Joe Knows

Consider one broken collarbone, an eight-game suspension and a couple of one-game suspensions to be enough damage from Friday’s Dodgers-Padres brawl. Let’s not make baseball’s credibility another casualty by being overzealous in disciplining just one-half of the responsible parties involved in the first donnybrook of the season.

When Los Angeles’ Zack Greinke nailed San Diego’s Carlos Quentin in the sixth inning of Friday’s game, Quentin glared at Greinke, who barked back at Quentin, who in turn gained a head of steam toward the mound.

Greinke, who signed a $147 million contract before this season with the Dodgers, decided to take the brunt of a forearm shiver courtesy of the 240-pound Quentin.

The collision resulted in Greinke suffering a broken collarbone (he is expected to be sidelined at least eight weeks) and cries for Major League Baseball to make Quentin an example and issue a historically harsh suspension.

Should Quentin have charged the mound? No. Anyone can tell you that being hit by a 3-2 pitch in a one-run game should all but eliminate any thoughts he may have had about Greinke harboring bad intentions.

But for as out-of-line as it was for Quentin to charge the mound, it was equally as dumb for Greinke to think he’s Jim Brown. It was unfortunate that he broke his collarbone when he collided with Quentin, but such can be the result of an altercation.

Quentin didn’t kick, he didn’t pull Greinke’s hair or poke his eyes; he just took advantage of the 50 pounds he has Greinke by plowing into him, as any smart fighter would.

Is that fair? Nope. That’s why he was suspended eight games, the top-end length according to historical precedent: Major League Baseball has been consistent in handing down suspensions of four to eight games for similar transgressions.

So when Dodgers manager Don Mattingly says that Quentin should be suspended much longer than anyone else just because his guy will miss more time, he’s on another planet.

We shouldn’t be trying to re-invent the wheel, or something just as old in fisticuffs.

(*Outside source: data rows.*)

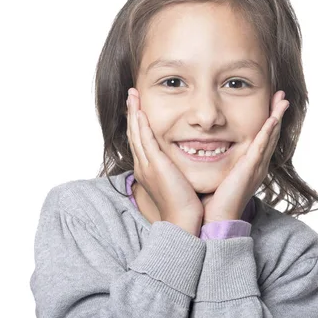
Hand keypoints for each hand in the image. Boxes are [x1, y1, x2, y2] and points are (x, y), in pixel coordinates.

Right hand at [126, 88, 203, 231]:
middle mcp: (143, 166)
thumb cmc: (185, 206)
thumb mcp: (178, 182)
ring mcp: (147, 165)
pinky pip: (145, 139)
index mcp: (148, 170)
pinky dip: (142, 123)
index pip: (140, 140)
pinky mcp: (155, 165)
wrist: (183, 222)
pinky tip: (141, 111)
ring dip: (134, 112)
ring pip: (136, 133)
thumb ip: (178, 170)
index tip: (138, 107)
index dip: (138, 123)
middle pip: (134, 133)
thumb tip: (186, 160)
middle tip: (131, 95)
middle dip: (132, 112)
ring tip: (133, 95)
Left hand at [200, 91, 288, 224]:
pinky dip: (268, 132)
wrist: (214, 219)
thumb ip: (214, 160)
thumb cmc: (212, 200)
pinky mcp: (250, 170)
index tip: (270, 103)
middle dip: (277, 114)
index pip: (262, 138)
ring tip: (282, 100)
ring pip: (269, 137)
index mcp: (249, 166)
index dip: (268, 121)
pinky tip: (272, 119)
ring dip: (277, 117)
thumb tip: (202, 147)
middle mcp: (256, 166)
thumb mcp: (217, 174)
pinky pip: (261, 147)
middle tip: (282, 96)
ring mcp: (255, 168)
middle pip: (270, 134)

It seems like each time a bench-clearing brawl erupts, the next day TV baseball “experts” try to show us the proper etiquette of charging the mound and how it was violated, as if you’re concerned about protocol when you’re vein-in-the-temple irate. At that point, if you knew of any “rules,” you wouldn’t be thinking about them and even if you were, you’d want to break them.

That’s the point of fights, particularly in baseball, where they don’t just ensue after every hit batter. Baseball players aren’t fighting just to keep up appearances like in hockey. When a hitter charges after the pitcher, it means something has been brewing for a while — Greinke had previously hit Quentin twice— and is ready to boil over as soon as he reaches the mound.

It’s why these things just don’t blow over and go away, and why this one likely won’t as well unless the Dodgers let it go.